Asked by Anonymous at 11:43 AM on Sep. 18, 2009 in Health

Answers (3)
  • Not hateful and miserable...but he is often depressed and maybe a bit bitter. She probably doesn't help because she CAN'T...you CAN however change your situation. Find a job, get the children in a state assisted or income based day care and find a place of your own. Having two little ones around that she cannot interact with because of her illness may be causing her to feel inadequate and that can make someone very difficult to be around. Not wanting to be on welfare is not a good enough reason to be a leech on your parents when you are an adult and made your own decisions...they paid their dues so to speak...time to pull up your bootstraps and do the same.
    Anonymous

    Answer by Anonymous at 11:48 AM on Sep. 18, 2009

  • My mom had severe MS for years, she was mostly bed-ridden, she was not hateful, but was miserable sometimes, she was in lots of pain.
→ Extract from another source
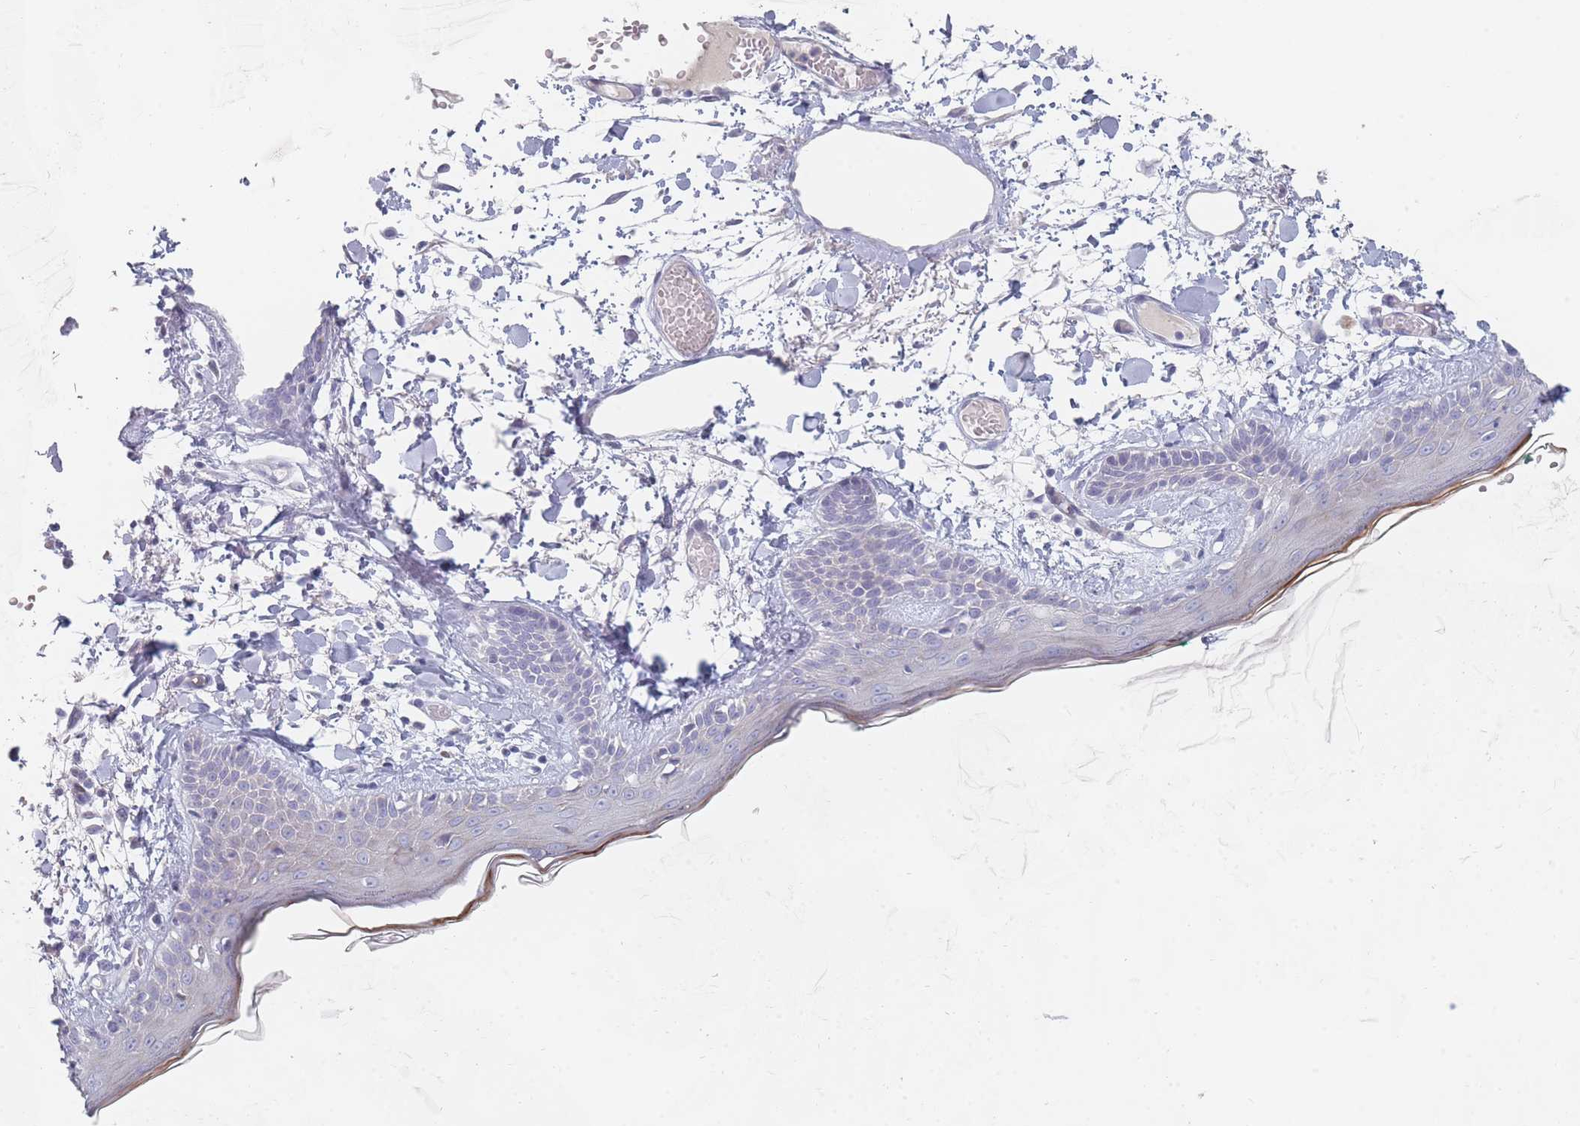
{"staining": {"intensity": "negative", "quantity": "none", "location": "none"}, "tissue": "skin", "cell_type": "Fibroblasts", "image_type": "normal", "snomed": [{"axis": "morphology", "description": "Normal tissue, NOS"}, {"axis": "topography", "description": "Skin"}], "caption": "High power microscopy histopathology image of an IHC image of normal skin, revealing no significant expression in fibroblasts. (DAB (3,3'-diaminobenzidine) IHC visualized using brightfield microscopy, high magnification).", "gene": "SPATS1", "patient": {"sex": "male", "age": 79}}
It is an AWFUL disease for everyone involved. And it goes on for years. My mom died 2 years ago from complications. I know that the one thing that depressed her the most was that she couldn't do for all of us like she wanted, especially her grandkids. I'm glad she is free of pain, but I miss her every day and wish I was able to do more for her when she was here.

    If you want out, do what you have to, but you and your kids are burdening a sick woman by being there and you expect her to do more for you? Its a horrible disease, and the medications make things even worse, and it is really hard on the ENTIRE family, but you are healthy and you are living in her home...
    gramsmom

    Answer by gramsmom at 12:08 PM on Sep. 18, 2009

  • The person I know with MS is sweat, but dippy. Her brain doesn't always work, but sometimes she is fine. She used to walk with a cane, but is actually much better now. It has been more than 20 years since her diagnosis.  Your mother needs a hobby. TV rots the brain and makes people cranky.  Anything she can interact with would be an improvement.